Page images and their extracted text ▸
# # # # # # #

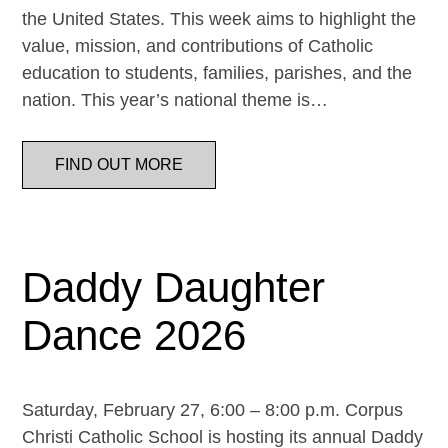
the United States. This week aims to highlight the
value, mission, and contributions of Catholic
education to students, families, parishes, and the
nation. This year’s national theme is…
FIND OUT MORE
Daddy Daughter
Dance 2026
Saturday, February 27, 6:00 – 8:00 p.m. Corpus
Christi Catholic School is hosting its annual Daddy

# # # # # # #

TASK DIRECTIONS ▸ Retype the text lines from every item above precisely as they appear, omitting the pictures from your answer.

ANSWER BOX ▸
the United States. This week aims to highlight the
value, mission, and contributions of Catholic
education to students, families, parishes, and the
nation. This year’s national theme is…
FIND OUT MORE
Daddy Daughter
Dance 2026
Saturday, February 27, 6:00 – 8:00 p.m. Corpus
Christi Catholic School is hosting its annual Daddy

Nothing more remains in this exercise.